Instruction A — In the passage on California's online impersonation law, whose impersonation on Twitter led the California Legislature to act?
Instruction B — Pick up the passage on California's online impersonation law after its final sentence and keep writing.

Supplied passage —
━━━

Section 528.5 provides that “any person who knowingly and without consent credibly impersonates another actual person through or on an Internet Web site or by other electronic means for purposes of harming, intimidating, threatening, or defrauding another person” is guilty of a misdemeanor. In addition, anyone who is harmed by such impersonation can bring a civil action against the violator for compensatory damages, injunctive relief, attorneys’ fees and, if the conduct was particularly egregious, punitive damages.
This law was enacted to combat “the dark side of the social networking revolution,” said California state Sen. Joe Simitian. The California Legislature took action after former St. Louis Cardinals manager Tony LaRussa was impersonated on Twitter, appearing to mock the deaths of two Cardinals players; and after a sports reporter, posing as two prominent college football players, sent obscene messages to underage girls. Before Section 528.5, there were laws against identity theft generally and harassment, but nothing that specifically prohibited unauthorized impersonation in social media for purposes of harming another. Section 528.5 recognizes the unlimited potential for abuse in this forum.

━━━

Supplied records —
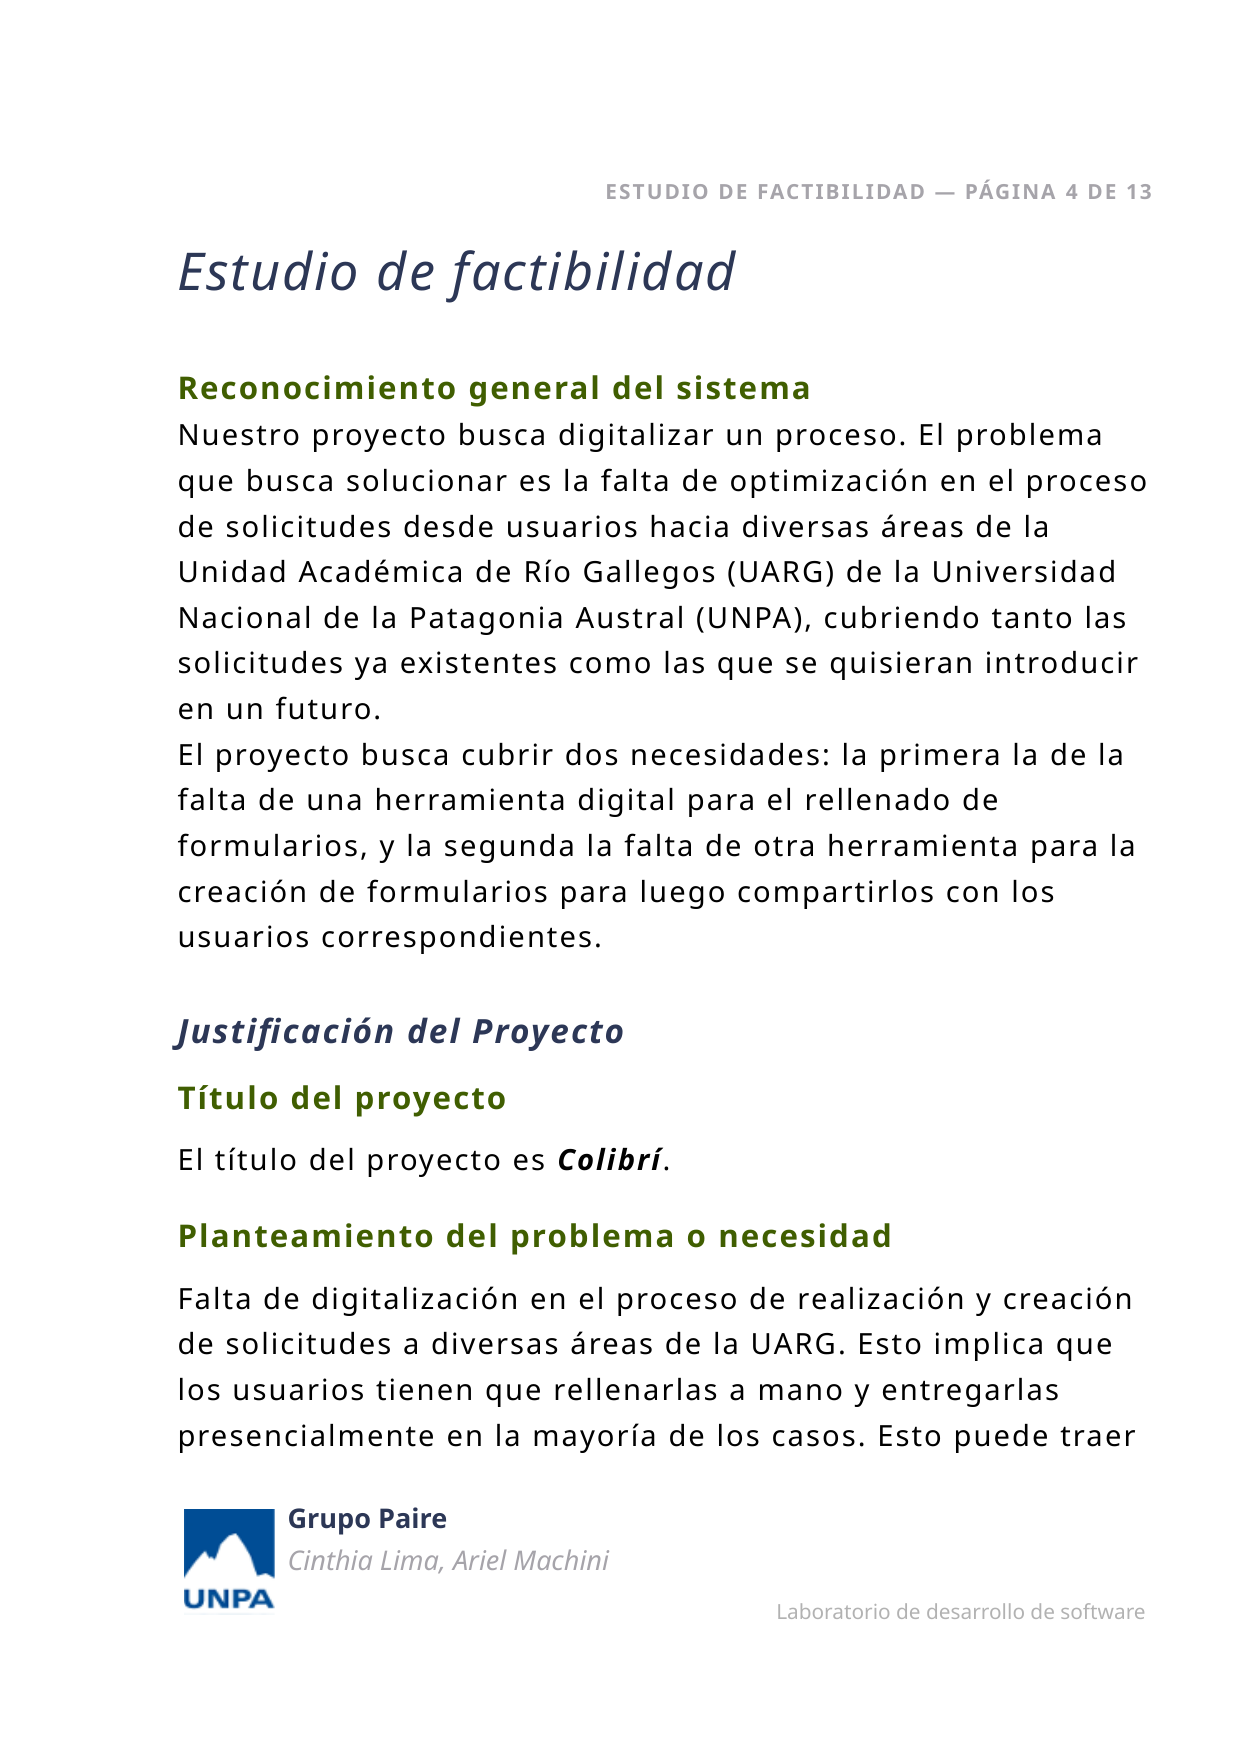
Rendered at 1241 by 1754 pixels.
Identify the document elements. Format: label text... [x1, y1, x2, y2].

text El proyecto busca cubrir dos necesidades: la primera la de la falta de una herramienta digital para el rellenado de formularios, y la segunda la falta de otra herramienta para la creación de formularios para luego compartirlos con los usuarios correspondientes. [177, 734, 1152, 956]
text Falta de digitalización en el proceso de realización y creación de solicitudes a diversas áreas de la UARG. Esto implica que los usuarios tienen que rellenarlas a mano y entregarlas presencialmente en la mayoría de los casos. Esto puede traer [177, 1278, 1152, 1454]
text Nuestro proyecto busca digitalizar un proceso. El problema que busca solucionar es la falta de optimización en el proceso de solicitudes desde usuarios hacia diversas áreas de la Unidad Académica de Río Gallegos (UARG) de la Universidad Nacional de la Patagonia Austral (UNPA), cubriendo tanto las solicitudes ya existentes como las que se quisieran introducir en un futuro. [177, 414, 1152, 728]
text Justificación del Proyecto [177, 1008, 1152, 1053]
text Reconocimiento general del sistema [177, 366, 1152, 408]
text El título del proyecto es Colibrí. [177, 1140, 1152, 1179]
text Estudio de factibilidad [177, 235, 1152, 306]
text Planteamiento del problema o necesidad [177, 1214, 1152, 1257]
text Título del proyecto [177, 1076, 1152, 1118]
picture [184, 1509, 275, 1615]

━━━

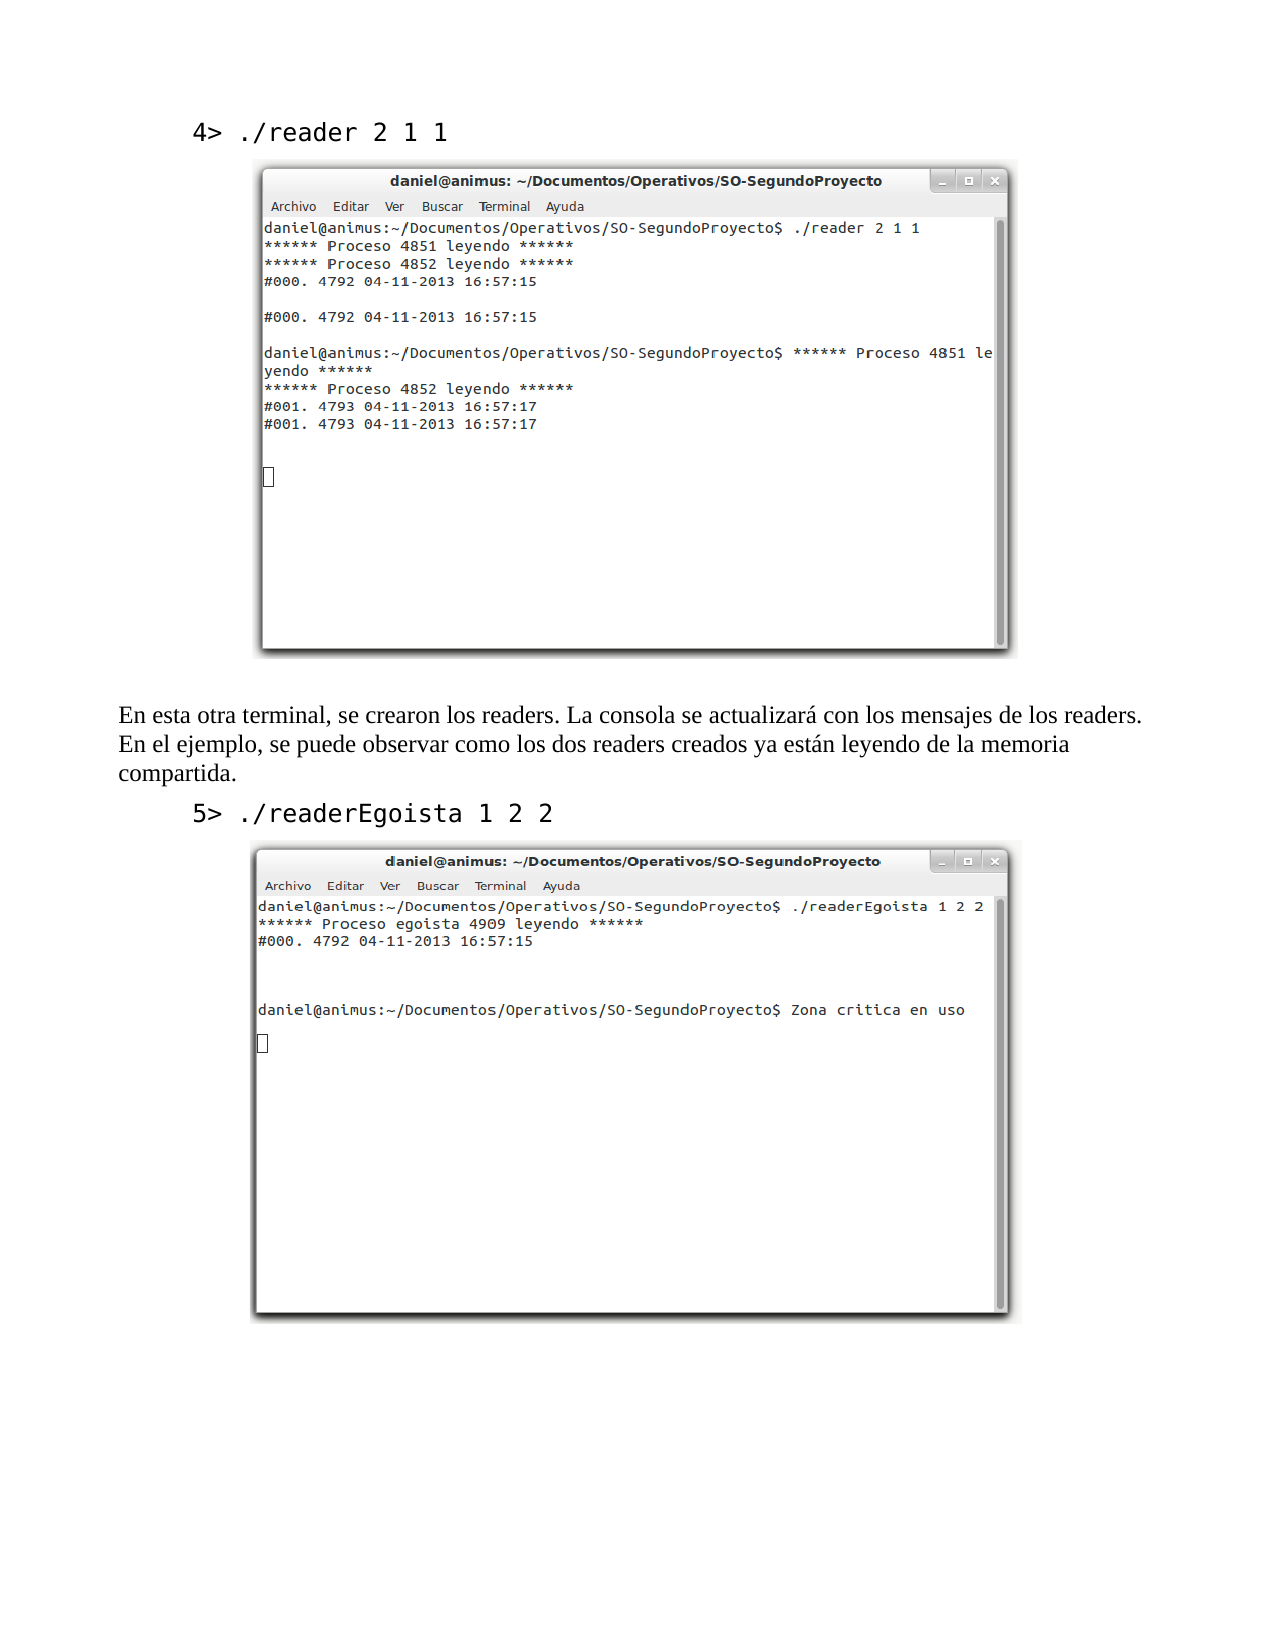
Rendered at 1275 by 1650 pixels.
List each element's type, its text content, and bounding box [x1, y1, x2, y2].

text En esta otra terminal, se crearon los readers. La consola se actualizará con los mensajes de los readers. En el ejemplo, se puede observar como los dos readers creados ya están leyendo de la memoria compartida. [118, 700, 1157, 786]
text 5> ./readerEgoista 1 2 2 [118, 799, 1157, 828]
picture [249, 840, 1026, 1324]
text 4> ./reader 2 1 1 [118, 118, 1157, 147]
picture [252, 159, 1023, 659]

━━━

Written answer A — Tony LaRussa, the former St. Louis Cardinals manager.

Written answer B —
Social media platforms are filled with athlete and other celebrity impersonators. How many athletes’ Twitter handles start with “@thereal________ [fill in athlete’s name]?” That’s often because someone else has taken their names. Some impersonators have hundreds or thousands of followers, or “fans” who presumably believe they are following, or “liking,” the real athlete. And followers beget followers: The more the impersonator has, the more he or she will get because the larger the following, the more people will believe the impostor is real.
This proliferation can enable the impostor to reach a huge number of unknowing followers with humiliating or damaging messages, purportedly from the real sports figure. The ways in which sports talent can be harmed in social media are limitless, and the degree of harm will vary from case to case. While one end of the spectrum may be messages that just make an athlete appear foolish, the other end could be conduct so offensive that the athlete’s reputation and business are affected. Regardless, Section 528.5 gives athletes and other talent a weapon to shut this conduct down before real (or more) damage is done.
The law also protects the companies that sponsor the athlete. Any “person who suffers damage or loss by reason of a violation” may sue. “Person” includes not just natural persons, but companies. Therefore, if an impersonator of an athlete who endorses a national sandwich chain tweets to thousands of people that he found a bug in his sandwich, the sandwich chain can go to court.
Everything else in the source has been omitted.